A weakening dollar helped server manufacturers finish off a bumper 2003, with European revenues up by 17.5 percent, according to research firm IDC.
According to IDC's European Server Tracker, Q4 last year was the second successive quarter showing growth both in terms of units shipped and cash value. Compared to the previous year, the overall value of servers shipped increased by 17.5 percent to $4.2bn (£2.3bn) and unit shipments increased by 28.8 percent to 416,637.
Although IBM enjoyed revenue growth of 30.5 percent, to $1.75bn, and grabbed top spot in terms of revenue at 41.5 percent, HP retained its No. 1 position in unit shipments, with a 34.7 percent increase to 177,238 units, generating $1.2bn.
Sun Microsystems' revenue fell 3.5 percent from last year and Fujitsu Siemens's growth remained stable at 7.2 percent. Dell managed to take 5.2 percent of the total revenue after its numbers increased by 13 percent.
IDC analysts warn the figures may be a little deceptive because the US dollar has depreciated against European currencies by about 16 percent.

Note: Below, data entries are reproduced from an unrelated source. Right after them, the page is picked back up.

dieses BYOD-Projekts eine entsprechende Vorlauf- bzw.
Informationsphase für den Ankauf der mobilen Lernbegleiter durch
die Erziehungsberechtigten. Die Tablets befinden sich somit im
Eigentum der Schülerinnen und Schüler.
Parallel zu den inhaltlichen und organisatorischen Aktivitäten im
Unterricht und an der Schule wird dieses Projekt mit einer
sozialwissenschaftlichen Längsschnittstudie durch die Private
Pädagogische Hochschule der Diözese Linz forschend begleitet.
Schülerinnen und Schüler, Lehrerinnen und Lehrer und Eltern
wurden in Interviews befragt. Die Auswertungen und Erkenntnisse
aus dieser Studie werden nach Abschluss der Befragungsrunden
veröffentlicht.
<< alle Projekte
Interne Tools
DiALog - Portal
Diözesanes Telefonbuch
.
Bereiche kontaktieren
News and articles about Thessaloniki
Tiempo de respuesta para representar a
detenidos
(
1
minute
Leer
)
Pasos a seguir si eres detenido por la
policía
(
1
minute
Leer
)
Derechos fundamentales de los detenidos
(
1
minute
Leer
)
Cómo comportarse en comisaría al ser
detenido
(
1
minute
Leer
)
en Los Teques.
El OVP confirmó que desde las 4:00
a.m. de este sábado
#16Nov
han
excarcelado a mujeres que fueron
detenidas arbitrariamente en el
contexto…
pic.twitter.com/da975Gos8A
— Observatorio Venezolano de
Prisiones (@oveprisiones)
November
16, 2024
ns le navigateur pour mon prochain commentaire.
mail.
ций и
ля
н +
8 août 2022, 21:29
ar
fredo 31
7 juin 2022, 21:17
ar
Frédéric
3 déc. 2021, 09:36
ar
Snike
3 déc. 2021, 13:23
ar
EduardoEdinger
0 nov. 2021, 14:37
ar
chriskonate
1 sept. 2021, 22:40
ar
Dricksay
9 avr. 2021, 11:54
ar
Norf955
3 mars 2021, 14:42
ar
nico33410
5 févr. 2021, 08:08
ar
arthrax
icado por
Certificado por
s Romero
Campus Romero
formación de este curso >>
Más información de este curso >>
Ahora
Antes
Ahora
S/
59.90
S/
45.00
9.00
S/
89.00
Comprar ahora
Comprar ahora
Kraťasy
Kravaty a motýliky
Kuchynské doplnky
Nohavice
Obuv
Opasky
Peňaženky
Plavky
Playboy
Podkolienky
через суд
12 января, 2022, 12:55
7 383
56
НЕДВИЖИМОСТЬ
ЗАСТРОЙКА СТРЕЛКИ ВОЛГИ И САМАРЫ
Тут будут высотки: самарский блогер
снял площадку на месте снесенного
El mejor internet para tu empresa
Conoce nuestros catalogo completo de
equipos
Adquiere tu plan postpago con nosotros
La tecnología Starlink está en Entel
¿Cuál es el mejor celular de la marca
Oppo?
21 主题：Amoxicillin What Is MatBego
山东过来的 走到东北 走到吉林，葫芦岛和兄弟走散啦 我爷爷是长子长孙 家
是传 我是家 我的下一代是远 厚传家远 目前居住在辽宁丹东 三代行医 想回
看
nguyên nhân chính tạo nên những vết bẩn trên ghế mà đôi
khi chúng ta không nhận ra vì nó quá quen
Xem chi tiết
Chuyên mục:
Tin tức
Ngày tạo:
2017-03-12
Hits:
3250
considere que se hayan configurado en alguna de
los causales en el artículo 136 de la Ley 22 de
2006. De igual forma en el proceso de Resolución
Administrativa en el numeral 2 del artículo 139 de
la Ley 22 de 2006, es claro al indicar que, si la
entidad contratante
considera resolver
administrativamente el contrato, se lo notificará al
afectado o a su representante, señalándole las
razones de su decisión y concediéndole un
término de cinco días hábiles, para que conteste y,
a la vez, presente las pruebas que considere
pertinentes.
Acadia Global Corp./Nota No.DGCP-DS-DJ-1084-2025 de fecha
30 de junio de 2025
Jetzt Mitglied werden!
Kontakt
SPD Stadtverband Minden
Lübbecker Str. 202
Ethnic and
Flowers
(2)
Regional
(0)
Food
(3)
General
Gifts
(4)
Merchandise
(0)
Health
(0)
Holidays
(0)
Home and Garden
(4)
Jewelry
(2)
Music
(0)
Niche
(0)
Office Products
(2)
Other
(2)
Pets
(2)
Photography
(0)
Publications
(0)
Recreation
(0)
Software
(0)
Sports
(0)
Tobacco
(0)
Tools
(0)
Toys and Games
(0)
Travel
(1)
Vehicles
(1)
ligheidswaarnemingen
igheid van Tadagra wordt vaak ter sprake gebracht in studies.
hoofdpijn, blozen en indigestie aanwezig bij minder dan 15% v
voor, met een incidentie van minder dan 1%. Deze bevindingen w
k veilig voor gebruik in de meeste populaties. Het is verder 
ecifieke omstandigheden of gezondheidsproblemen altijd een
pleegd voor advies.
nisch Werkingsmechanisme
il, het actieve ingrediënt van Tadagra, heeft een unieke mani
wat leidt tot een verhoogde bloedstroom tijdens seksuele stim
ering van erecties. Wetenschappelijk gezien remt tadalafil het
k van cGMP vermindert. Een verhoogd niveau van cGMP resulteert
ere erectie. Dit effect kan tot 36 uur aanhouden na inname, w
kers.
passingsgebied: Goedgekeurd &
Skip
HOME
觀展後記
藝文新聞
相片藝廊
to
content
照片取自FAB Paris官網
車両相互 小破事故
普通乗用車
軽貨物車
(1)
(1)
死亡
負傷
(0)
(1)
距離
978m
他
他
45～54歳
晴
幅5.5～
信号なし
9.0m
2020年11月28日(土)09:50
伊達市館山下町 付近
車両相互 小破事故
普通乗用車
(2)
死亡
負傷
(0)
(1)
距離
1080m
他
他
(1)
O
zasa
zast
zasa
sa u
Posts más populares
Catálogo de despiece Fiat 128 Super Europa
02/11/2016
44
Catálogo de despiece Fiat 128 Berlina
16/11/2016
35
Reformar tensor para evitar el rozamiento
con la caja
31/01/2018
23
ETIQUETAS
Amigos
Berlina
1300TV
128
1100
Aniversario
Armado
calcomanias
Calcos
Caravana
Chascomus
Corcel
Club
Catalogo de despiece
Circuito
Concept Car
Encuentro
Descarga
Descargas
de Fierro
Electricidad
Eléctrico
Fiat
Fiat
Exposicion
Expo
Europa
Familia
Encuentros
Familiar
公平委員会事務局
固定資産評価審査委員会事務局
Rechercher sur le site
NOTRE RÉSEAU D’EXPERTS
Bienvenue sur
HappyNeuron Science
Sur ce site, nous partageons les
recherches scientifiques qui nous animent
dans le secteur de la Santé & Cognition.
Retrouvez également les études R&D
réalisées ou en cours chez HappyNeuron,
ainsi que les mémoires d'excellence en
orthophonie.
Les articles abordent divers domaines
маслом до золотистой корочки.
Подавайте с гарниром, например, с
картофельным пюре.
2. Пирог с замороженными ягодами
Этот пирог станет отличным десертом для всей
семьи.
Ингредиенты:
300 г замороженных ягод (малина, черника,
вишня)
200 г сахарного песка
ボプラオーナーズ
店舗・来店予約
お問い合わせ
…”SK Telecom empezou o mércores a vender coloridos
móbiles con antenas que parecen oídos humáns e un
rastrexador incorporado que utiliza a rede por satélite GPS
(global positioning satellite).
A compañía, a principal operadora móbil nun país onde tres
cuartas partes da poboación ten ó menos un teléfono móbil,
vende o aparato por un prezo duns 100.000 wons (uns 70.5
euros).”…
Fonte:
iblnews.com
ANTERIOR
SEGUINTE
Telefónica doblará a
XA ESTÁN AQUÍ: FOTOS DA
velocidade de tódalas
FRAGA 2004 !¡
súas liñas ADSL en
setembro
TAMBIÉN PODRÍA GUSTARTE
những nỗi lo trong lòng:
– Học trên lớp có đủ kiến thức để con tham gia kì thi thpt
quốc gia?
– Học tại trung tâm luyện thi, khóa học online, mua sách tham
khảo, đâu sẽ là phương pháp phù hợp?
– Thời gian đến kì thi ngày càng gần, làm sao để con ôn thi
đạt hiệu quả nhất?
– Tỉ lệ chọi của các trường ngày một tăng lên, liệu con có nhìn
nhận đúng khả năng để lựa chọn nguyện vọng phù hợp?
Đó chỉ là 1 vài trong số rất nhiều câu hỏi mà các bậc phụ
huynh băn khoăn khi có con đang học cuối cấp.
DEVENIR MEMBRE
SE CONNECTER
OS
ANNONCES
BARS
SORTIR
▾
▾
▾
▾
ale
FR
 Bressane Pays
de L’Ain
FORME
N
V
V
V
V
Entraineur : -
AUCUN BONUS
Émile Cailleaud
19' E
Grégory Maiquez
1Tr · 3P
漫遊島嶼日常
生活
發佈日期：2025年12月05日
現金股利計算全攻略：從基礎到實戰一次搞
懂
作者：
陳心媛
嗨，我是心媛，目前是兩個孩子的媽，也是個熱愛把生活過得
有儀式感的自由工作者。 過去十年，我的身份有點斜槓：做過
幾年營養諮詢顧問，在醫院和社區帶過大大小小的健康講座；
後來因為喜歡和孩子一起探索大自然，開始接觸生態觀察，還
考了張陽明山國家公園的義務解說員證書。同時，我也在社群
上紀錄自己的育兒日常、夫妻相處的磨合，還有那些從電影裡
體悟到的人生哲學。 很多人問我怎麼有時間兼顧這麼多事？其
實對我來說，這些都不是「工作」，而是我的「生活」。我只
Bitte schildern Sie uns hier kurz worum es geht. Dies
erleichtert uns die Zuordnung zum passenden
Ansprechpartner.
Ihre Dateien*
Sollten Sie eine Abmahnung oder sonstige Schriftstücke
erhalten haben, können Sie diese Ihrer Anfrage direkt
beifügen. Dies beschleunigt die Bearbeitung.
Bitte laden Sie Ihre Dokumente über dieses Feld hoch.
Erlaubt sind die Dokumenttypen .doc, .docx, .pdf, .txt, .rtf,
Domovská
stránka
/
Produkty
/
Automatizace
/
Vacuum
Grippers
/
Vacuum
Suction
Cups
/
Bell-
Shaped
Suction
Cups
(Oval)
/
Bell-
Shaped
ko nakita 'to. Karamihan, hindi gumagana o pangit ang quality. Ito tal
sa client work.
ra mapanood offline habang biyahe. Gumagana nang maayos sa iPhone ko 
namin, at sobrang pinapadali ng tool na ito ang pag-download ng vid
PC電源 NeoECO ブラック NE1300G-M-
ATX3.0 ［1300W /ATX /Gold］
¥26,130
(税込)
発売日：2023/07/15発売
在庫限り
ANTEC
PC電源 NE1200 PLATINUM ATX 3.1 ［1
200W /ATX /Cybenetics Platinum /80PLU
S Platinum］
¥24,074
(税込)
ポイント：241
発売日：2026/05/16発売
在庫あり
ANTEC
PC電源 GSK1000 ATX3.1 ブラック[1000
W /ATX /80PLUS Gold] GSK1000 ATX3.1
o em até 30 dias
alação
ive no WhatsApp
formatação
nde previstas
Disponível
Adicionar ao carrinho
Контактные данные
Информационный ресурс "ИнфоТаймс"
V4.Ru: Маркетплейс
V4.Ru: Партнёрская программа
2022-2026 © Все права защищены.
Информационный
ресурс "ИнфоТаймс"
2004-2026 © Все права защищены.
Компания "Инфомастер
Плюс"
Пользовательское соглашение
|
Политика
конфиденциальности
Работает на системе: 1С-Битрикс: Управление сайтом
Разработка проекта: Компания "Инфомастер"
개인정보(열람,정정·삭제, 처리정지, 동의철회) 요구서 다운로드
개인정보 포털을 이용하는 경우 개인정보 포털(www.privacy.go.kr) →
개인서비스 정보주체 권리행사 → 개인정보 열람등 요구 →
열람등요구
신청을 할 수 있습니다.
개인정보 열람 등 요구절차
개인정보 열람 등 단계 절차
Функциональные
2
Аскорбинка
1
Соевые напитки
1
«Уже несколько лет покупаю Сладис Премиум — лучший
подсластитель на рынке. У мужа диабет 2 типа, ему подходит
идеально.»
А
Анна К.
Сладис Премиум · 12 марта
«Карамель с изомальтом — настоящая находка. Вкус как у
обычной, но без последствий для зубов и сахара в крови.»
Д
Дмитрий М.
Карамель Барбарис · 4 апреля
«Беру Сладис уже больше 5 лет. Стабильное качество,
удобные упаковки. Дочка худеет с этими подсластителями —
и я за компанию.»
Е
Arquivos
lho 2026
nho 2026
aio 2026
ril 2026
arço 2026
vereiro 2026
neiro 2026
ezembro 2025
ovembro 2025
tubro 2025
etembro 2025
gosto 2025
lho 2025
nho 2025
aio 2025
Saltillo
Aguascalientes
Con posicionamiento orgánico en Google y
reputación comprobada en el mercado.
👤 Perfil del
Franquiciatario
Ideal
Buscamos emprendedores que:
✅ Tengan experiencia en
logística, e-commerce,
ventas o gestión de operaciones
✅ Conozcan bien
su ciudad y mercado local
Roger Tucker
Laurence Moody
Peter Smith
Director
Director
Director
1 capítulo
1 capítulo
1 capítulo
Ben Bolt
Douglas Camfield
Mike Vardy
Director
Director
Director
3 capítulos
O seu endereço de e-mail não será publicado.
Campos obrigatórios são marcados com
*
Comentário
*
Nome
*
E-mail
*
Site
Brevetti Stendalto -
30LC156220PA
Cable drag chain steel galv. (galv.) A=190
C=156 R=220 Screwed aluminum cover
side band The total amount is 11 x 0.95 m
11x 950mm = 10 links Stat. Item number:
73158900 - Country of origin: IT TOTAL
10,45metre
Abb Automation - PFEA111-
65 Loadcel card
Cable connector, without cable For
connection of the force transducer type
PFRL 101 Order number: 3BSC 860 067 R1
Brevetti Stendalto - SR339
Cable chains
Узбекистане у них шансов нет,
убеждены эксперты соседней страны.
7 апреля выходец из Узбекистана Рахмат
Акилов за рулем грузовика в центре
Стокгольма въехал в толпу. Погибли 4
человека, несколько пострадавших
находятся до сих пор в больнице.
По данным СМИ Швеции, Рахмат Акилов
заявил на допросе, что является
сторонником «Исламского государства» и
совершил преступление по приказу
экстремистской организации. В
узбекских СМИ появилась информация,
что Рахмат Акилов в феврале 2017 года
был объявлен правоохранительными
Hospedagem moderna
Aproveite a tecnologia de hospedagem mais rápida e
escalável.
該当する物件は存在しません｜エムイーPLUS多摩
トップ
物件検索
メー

If this depreciation is taken into account, IDC maintains that revenue growth was positive, but only marginally.
For the whole of 2003, IDC said server sales grew by 6.1 percent to $13.1bn and shipments rose by 19.2 percent to 1.3 million units.
Nathaniel Martinez, senior research analyst at IDC's European Server Group, said that price pressure and an increasing number of products has caused the average system price to fall "dramatically" during the past year. "Compared to Q4 2002, the average price decreased by 9 percent," he said. "This continues to have a very positive effect on unit growth, and already indications for the first two months of Q1 2004 point to another good quarter."